From the Guidelines
Tremfya (guselkumab) is a prescription biologic medication that is primarily used to treat moderate to severe plaque psoriasis in adults, with a recommended dose of 100 mg by subcutaneous injection at week 0, week 4, and every 8 weeks thereafter, as supported by the highest quality evidence from 2019 1, 2.
Key Characteristics of Tremfya
- It is a fully human IgG1 lambda monoclonal antibody that blocks the p19 subunit of IL-23, a protein involved in inflammation associated with psoriasis.

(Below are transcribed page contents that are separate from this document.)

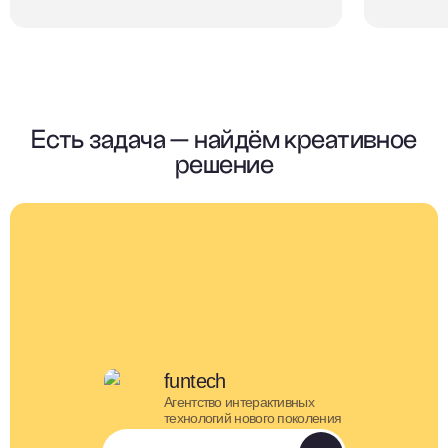
Есть задача — найдём креативное
решение
funtech
Агентство интерактивных
технологий нового поколения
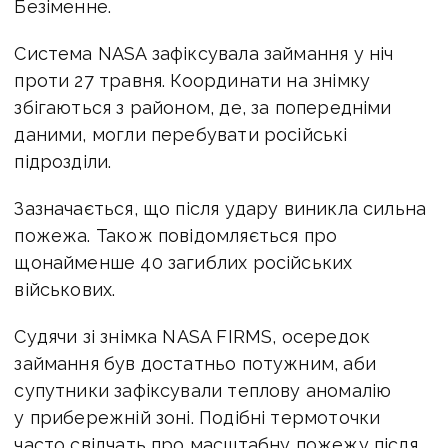
Безіменне.
Система NASA зафіксувала займання у ніч
проти 27 травня. Координати на знімку
збігаються з районом, де, за попередніми
даними, могли перебувати російські
підрозділи.
Зазначається, що після удару виникла сильна
пожежа. Також повідомляється про
щонайменше 40 загиблих російських
військових.
Судячи зі знімка NASA FIRMS, осередок
займання був достатньо потужним, аби
супутники зафіксували теплову аномалію
у прибережній зоні. Подібні термоточки
часто свідчать про масштабну пожежу після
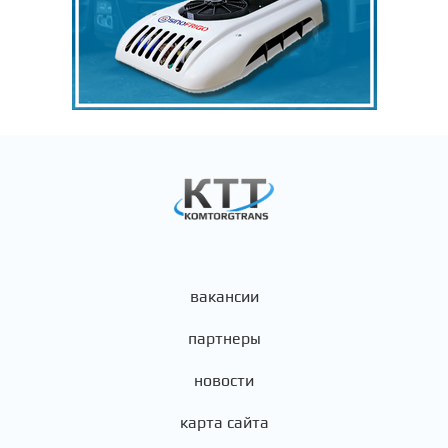
вакансии
партнеры
новости
карта сайта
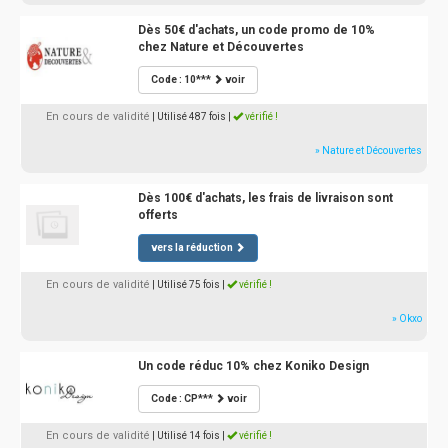
Dès 50€ d'achats, un code promo de 10%
chez Nature et Découvertes
Code : 10***
voir
En cours de validité
| Utilisé 487 fois
|
vérifié !
» Nature et Découvertes
Dès 100€ d'achats, les frais de livraison sont
offerts
vers la réduction
En cours de validité
| Utilisé 75 fois
|
vérifié !
» Okxo
Un code réduc 10% chez Koniko Design
Code : CP***
voir
En cours de validité
| Utilisé 14 fois
|
vérifié !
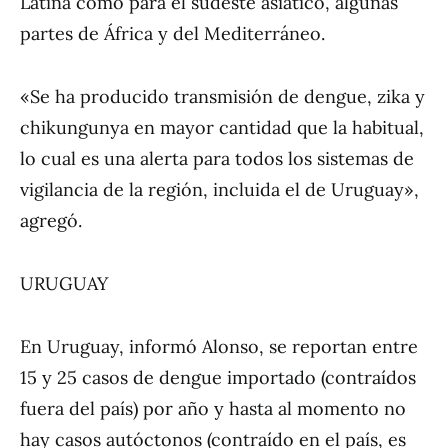
Latina como para el sudeste asiático, algunas
partes de África y del Mediterráneo.
«Se ha producido transmisión de dengue, zika y
chikungunya en mayor cantidad que la habitual,
lo cual es una alerta para todos los sistemas de
vigilancia de la región, incluida el de Uruguay»,
agregó.
URUGUAY
En Uruguay, informó Alonso, se reportan entre
15 y 25 casos de dengue importado (contraídos
fuera del país) por año y hasta al momento no
hay casos autóctonos (contraído en el país, es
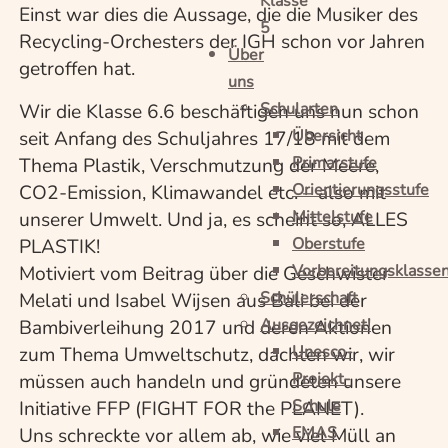
Klasse
Einst war dies die Aussage, die die Musiker des
5
Recycling-Orchesters der IGH schon vor Jahren
Über
getroffen hat.
uns
Schularten
Wir die Klasse 6.6 beschäftigen uns nun schon
Übersicht
seit Anfang des Schuljahres 17/18 mit dem
Primarstufe
Thema Plastik, Verschmutzung der Meere,
Orientierungsstufe
CO2-Emission, Klimawandel etc. – also mit
Mittelstufe
unserer Umwelt. Und ja, es scheint so, ALLES
Oberstufe
PLASTIK!
Vorbereitungsklasse
Motiviert vom Beitrag über die Geschwister
Schülerschaft
Melati und Isabel Wijsen aus Bali bei der
Ausgezeichnet!
Bambiverleihung 2017 und deren Aktionen
Unesco-
zum Thema Umweltschutz, dachten wir, wir
Projekt-
müssen auch handeln und gründeten unsere
Schule
Initiative FFP (FIGHT FOR the PLANET).
EMAS
Uns schreckte vor allem ab, wie viel Müll an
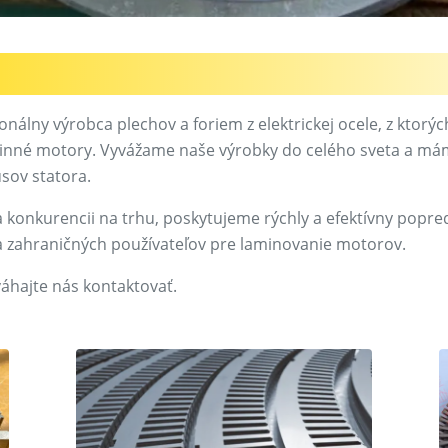
nálny výrobca plechov a foriem z elektrickej ocele, z ktorý
činné motory. Vyvážame naše výrobky do celého sveta a má
usov statora.
 konkurencii na trhu, poskytujeme rýchly a efektívny popre
a zahraničných používateľov pre laminovanie motorov.
áhajte nás kontaktovať.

- The medication is administered via a prefilled syringe or One-Press injector device, which patients can use at home after initial guidance from healthcare providers.
- Improvement in symptoms typically begins within weeks, with maximum benefit often seen after several months of consistent treatment.
Efficacy and Safety
- Multiple RCTs, including the VOYAGE 2 study, have established the efficacy of guselkumab in treating moderate-to-severe psoriasis, with a higher percentage of patients achieving PASI 90 compared to adalimumab or placebo 1.

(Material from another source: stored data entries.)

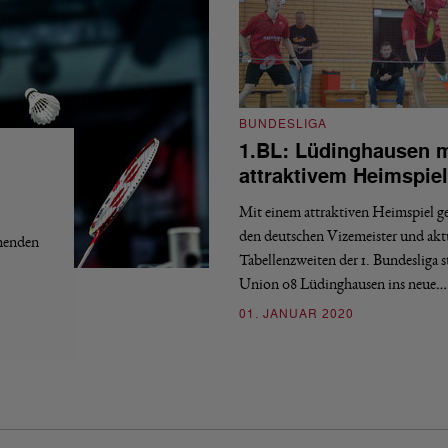
BUNDESLIGA
1.BL: Lüdinghausen m
attraktivem Heimspiel
Mit einem attraktiven Heimspiel g
den deutschen Vizemeister und akt
mmenden
Tabellenzweiten der 1. Bundesliga s
Union 08 Lüdinghausen ins neue…
01. JANUAR 2020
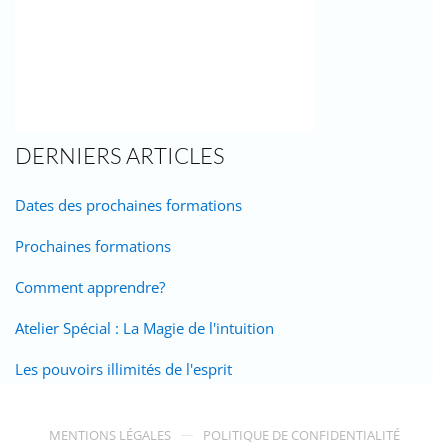
DERNIERS ARTICLES
Dates des prochaines formations
Prochaines formations
Comment apprendre?
Atelier Spécial : La Magie de l'intuition
Les pouvoirs illimités de l'esprit
MENTIONS LÉGALES
POLITIQUE DE CONFIDENTIALITÉ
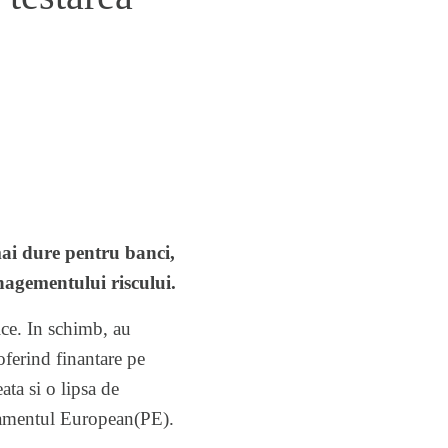
mai dure pentru banci,
nagementului riscului.
xice. In schimb, au
oferind finantare pe
ata si o lipsa de
rlamentul European(PE).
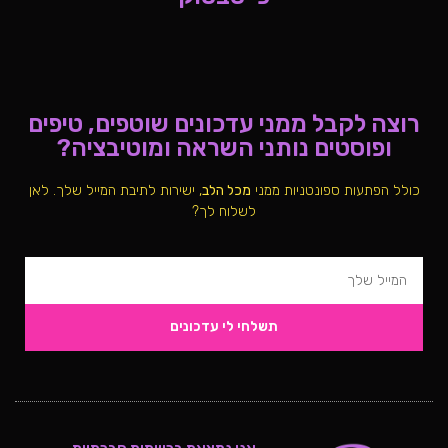
רוצה לקבל ממני עדכונים שוטפים, טיפים
ופוסטים נותני השראה ומוטיבציה?
כולל הפתעות ספונטניות ממני
מכל הלב
, ישירות לתיבת המייל שלך. לאן
לשלוח לך?
תשלחי לי עדכונים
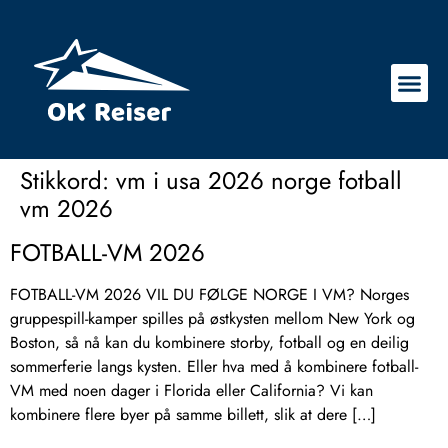
Stikkord:
vm i usa 2026 norge fotball
vm 2026
FOTBALL-VM 2026
FOTBALL-VM 2026 VIL DU FØLGE NORGE I VM? Norges
gruppespill-kamper spilles på østkysten mellom New York og
Boston, så nå kan du kombinere storby, fotball og en deilig
sommerferie langs kysten. Eller hva med å kombinere fotball-
VM med noen dager i Florida eller California? Vi kan
kombinere flere byer på samme billett, slik at dere […]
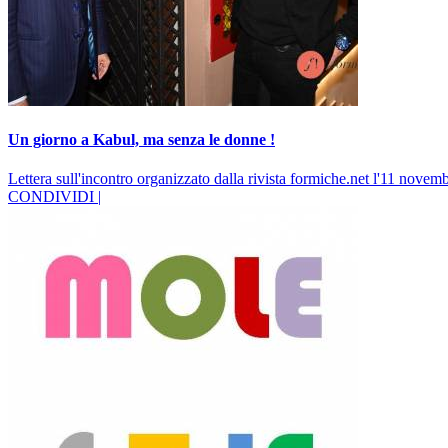
Un giorno a Kabul, ma senza le donne !
Lettera sull'incontro organizzato dalla rivista formiche.net l'11 novem
CONDIVIDI |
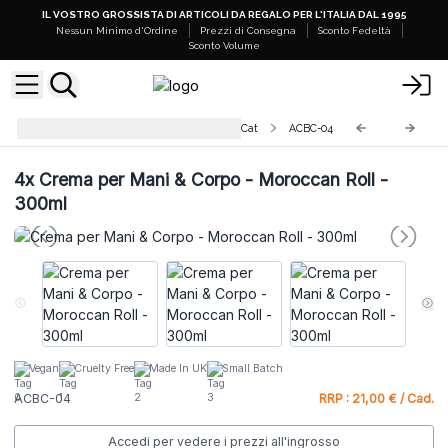
IL VOSTRO GROSSISTA DI ARTICOLI DA REGALO PER L'ITALIA DAL 1995
Nessun Minimo d'Ordine
Prezzi di Consegna
Sconto Fedeltà
Sconto Volume
Creme per Mani & Corpo Agnes + Cat
ACBC-04
4x
Crema per Mani & Corpo - Moroccan Roll -
300ml
Vegan
Cruelty Free
Made In UK
Small Batch
ACBC-04
RRP : 21,00 € / Cad.
Accedi per vedere i prezzi all'ingrosso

- Common side effects may include upper respiratory infections, headaches, injection site reactions, joint pain, diarrhea, and gastroenteritis.
- As an immunosuppressant, patients should be screened for tuberculosis before starting treatment and monitored for infections during therapy.
Recommendations
- Guselkumab is recommended as a monotherapy treatment option for use in adult patients with moderate-to-severe plaque psoriasis, with a strength of recommendation of A, according to the joint AAD-NPF guidelines of care for the management and treatment of psoriasis with biologics 2.

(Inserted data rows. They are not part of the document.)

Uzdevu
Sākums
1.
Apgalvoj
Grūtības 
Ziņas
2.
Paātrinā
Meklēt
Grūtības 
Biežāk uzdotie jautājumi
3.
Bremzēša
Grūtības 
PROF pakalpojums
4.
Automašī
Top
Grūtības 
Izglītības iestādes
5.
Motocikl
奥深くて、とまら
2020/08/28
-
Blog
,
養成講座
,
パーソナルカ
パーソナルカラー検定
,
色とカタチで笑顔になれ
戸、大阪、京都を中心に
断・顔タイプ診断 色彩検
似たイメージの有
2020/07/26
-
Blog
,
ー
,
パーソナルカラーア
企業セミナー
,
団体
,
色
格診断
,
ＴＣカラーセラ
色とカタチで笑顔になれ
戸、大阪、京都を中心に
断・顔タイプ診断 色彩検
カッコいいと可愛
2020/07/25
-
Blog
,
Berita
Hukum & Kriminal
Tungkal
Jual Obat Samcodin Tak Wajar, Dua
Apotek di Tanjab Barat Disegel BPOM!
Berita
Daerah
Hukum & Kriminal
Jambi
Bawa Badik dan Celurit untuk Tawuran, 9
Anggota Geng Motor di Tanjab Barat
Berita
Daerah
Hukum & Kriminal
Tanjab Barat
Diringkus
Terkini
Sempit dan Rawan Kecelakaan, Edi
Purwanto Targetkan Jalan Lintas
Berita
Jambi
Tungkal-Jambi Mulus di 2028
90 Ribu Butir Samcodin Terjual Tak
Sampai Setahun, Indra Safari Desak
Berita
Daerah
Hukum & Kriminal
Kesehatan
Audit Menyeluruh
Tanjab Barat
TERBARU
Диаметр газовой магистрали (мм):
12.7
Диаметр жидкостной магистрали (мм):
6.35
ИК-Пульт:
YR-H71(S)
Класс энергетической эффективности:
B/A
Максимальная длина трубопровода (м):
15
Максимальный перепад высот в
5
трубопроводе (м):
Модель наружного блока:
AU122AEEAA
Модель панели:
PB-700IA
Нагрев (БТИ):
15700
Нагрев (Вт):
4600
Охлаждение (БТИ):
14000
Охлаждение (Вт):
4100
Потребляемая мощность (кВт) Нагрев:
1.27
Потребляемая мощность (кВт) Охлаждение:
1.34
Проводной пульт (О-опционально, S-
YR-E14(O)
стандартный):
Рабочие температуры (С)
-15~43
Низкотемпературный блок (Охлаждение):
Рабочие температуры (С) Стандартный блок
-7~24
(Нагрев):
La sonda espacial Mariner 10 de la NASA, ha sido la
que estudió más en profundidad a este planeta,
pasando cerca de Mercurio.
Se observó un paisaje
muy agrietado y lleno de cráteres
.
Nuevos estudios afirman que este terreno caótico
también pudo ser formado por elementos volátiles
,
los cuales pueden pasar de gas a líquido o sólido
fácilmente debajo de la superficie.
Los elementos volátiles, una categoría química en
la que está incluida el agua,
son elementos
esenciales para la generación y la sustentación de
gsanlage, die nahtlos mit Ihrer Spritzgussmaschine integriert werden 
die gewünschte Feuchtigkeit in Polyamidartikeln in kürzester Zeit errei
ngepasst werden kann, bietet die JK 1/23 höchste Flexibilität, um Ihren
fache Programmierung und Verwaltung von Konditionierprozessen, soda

- The recommended dose of guselkumab is 100 mg by self-administered subcutaneous injection at week 0, week 4, and every 8 weeks thereafter, with a strength of recommendation of A 2.
From the Research
Definition and Mechanism of Action
- Tremfya, also known as guselkumab, is a human immunoglobulin G1 λ (IgG1λ) monoclonal antibody (mAb) that blocks the interleukin-23 (IL-23)-mediated signalling pathway 3, 4, 5, 6, 7.
- It is a selective IL-23 inhibitor that targets the p19 subunit of IL-23, disrupting the type 17 helper T cell/IL-17 pathway 4, 5, 6, 7.
Approval and Indications
- Guselkumab is approved for the treatment of adult patients with moderate-to-severe plaque psoriasis who are candidates for systemic therapy or phototherapy 3, 4, 5, 6, 7.
- It is the first in its class to be approved for this indication in several countries, including the USA and EU 3.
Efficacy and Safety
- Clinical trials have demonstrated the efficacy and safety of guselkumab in the treatment of moderate-to-severe plaque psoriasis, with benefits maintained for up to 2 years 3.
- Guselkumab has shown promising results in head-to-head trials, including superiority to adalimumab and ustekinumab in some measures 3, 5, 6.
- The most common adverse event associated with guselkumab is nasopharyngitis, and it is generally well tolerated 6, 7.